It just sort of occured to me that I've yet to tell a soul why I like this drawing so much. So, anonymous internet spelunker, if you're so bold, or bored, I'll share with you.

I remember I drew this in the middle of the night. Granted, that's pretty much when I work all the time now, but not then. Then, I was mid semester, taking all sorts of ridiculous, manditory, oddball classes they deemed important enough to "require". So, between semester long projects, readings, 12 page papers, and work, that was the only time I had to draw. But then, unlike now, time was a factor and a luxury I felt I didn't have. Don't get me wrong, one of the things I'm always trying to improve is speed. Speed and quality are the two things I'm always trying to work on. I feel like I have much more time to draw compared to then, but I digress...

Back then, I felt like I was in the grip of a giant hand, always tightening. Always in a death grip, choking the will out of me. I remember always starting a drawing knowing that if I didn't finished it that night or within that sitting, that I'd move on and it would never be finished. And actually, this was going to be one of a series of drawings. I remember wanting to do one for luck, life, love, death and so on... I guess college just beat the follow-through out of me.

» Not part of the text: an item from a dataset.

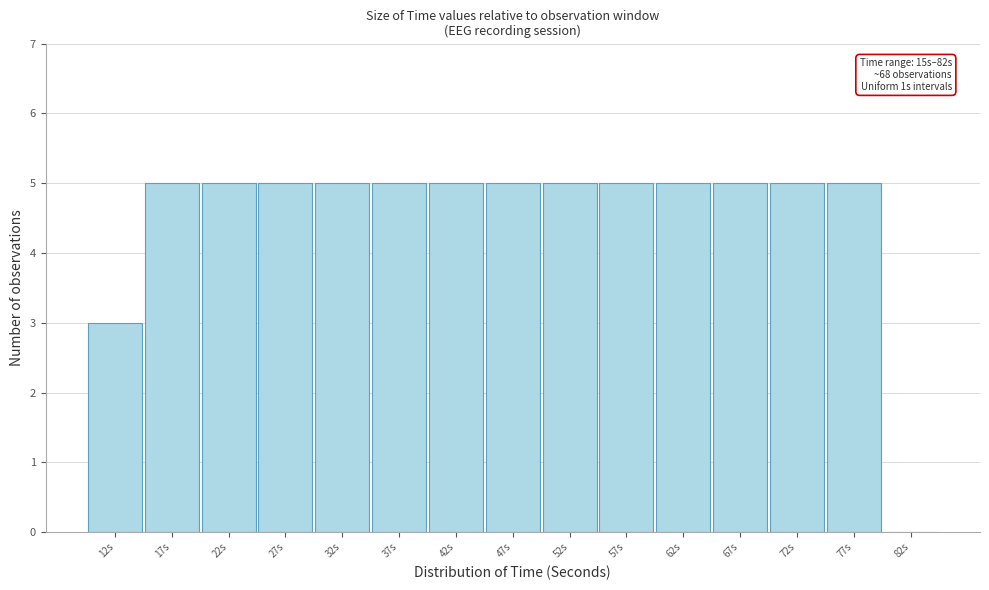

Reading left to right, list all the values displayed in this chart.

12s=3	17s=5	22s=5	27s=5	32s=5	37s=5	42s=5	47s=5	52s=5	57s=5	62s=5	67s=5	72s=5	77s=5	82s=0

Back to the point- an important thing to this is that I always have a few goals, or ideas, I try to keep in the back of my mind when I draw something. The goals for this particular drawing were to draw it light, loose and fast in pencil, inking it with brush and ink, and having a finished product without mistakes and corrections, and, finally, without erasing the pencil drawing I inked over. So, those were the goals I set in my head when I sat down at, probably around 1 in the morning, to draw this.

I remember Blach Sabbath's Planet Caravan seemed like it was playing the entire time I was working on this. I remember staring at the black background wondering what stars would look like there. If I had to pick a song to go with this, it would have to be that song.

But anyway, I sped through the rough pencil, then got out the brush and inked it. No matter how hard I tried, I never got used to inking with a brush. Now, I use pens exclusively and usually don't even bother thinking about it; I just can't use a brush. Whenever I try to draw something with one, it just turns out horrible. But not this. At least, not to me. It turned out halfway decent. AND without ANY messups. There's no whiteout or paint or any type of correction on the finished drawing at all. And the finished drawing has all the original pencil on it, nothing was erased or corrected. And it was all done before I moved on to something else. All goals achieved. This never happens. I succeeded in all my goals.

It's in a frame, usually hanging somewhere or other. All the original pencils still there, eraser never having so much as touched the paper. All the ink left there by brush, and brush alone.

And it's pretty tiny. Her head's about the size of a dime. Which makes the fact that a brush guided by my hand was what put it there, all the more amazing.

As best as I can recall, those are the reasons I like it so much. It's not because I think it's good. I don't think it's visually extraordinary or unique. It's everything about it that isn't there, what you can't see, and everything that you can. Everything no one else knows about it. It's intangibles.

If only every drawing seemed this significant.